Transformations & Visualization
- camera.py: Defines the Camera class, which encapsulates camera intrinsics, pose, undistortion, and projection methods. It provides the necessary tools for transforming and projecting 3D points into image space, and for handling camera-specific operations throughout the pipeline.
- transformation.py: Contains the Transformation class, which provides static methods for working with homogeneous transformations, rotation representations, coordinate frame conversions, and spline interpolation. It is used by many other components for geometric computations.

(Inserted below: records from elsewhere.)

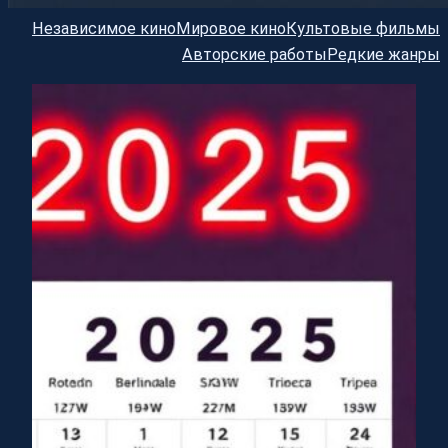
Независимое кино
Мировое кино
Культовые фильмы
Авторские работы
Редкие жанры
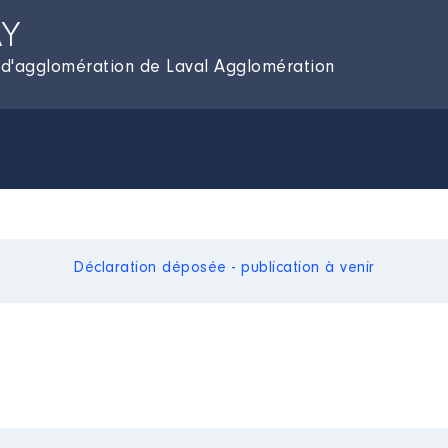
AY
 d'agglomération de Laval Agglomération
Déclaration déposée - publication à venir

- visualization.py: Provides utilities for visualizing results, including overlays of reprojected tracks, depth maps, and scene coordinates. It is used for both debugging and evaluation of the pipeline's outputs.
src/cpp/
This directory contains the C++ code for optimization, implemented using Ceres Solver for efficiency. The C++ routines handle the core optimization steps (e.g., iterative closest point, cost function evaluation) and are exposed to Python via Pybind11. The main functions available to Python are add_keyframe (to add keyframe data for optimization), reset_keyframes (to reset the keyframe list for a new camera), and update_camera_pose (to run the optimization and return the updated camera pose). This integration allows the pipeline to combine Python's flexibility with C++'s computational performance.
- Multi-frame optimization is limited by the accuracy of the available data. Improving data quality or using more advanced sensor fusion could further enhance results.

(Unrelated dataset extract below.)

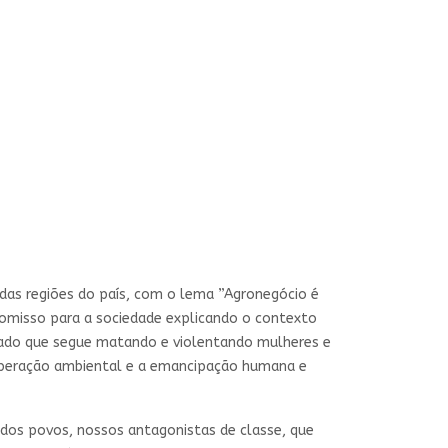
das regiões do país, com o lema ”Agronegócio é
romisso para a sociedade explicando o contexto
rcado que segue matando e violentando mulheres e
uperação ambiental e a emancipação humana e
dos povos, nossos antagonistas de classe, que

- Sensor fusion via EKF is used to combine GPS and IMU, but further improvements or alternative fusion strategies could be explored.
- The detection pipeline is not implemented; manual annotation is used for track detection. Integrating an automated detection pipeline would make the system more robust and scalable.
- Additional evaluation and testing on more diverse datasets would help generalize the approach.
Correctness is primarily verified through visualization of outputs (e.g., overlays, depth maps) and runtime assertions. Traditional unit tests are not included, as outputs are best evaluated visually.
- C++ module not found: Ensure Pybind11 compilation and Python environment match.
- Missing dependencies: Double-check all required libraries are installed.
- Data format issues: Verify directory structure and file formats as described above.